(Records from a data collection)

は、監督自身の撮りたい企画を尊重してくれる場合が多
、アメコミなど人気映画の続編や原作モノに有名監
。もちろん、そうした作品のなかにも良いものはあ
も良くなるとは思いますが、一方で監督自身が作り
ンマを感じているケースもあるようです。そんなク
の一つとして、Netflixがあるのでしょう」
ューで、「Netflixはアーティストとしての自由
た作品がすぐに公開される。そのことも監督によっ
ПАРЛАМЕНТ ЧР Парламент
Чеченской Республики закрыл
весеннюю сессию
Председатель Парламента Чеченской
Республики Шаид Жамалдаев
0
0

• _EXERCISE AIM_
Look through the entries above, and wherever a line holds the string "Республики", copy it.

• _YOUR RESPONSE_
Чеченской Республики закрыл
Республики Шаид Жамалдаев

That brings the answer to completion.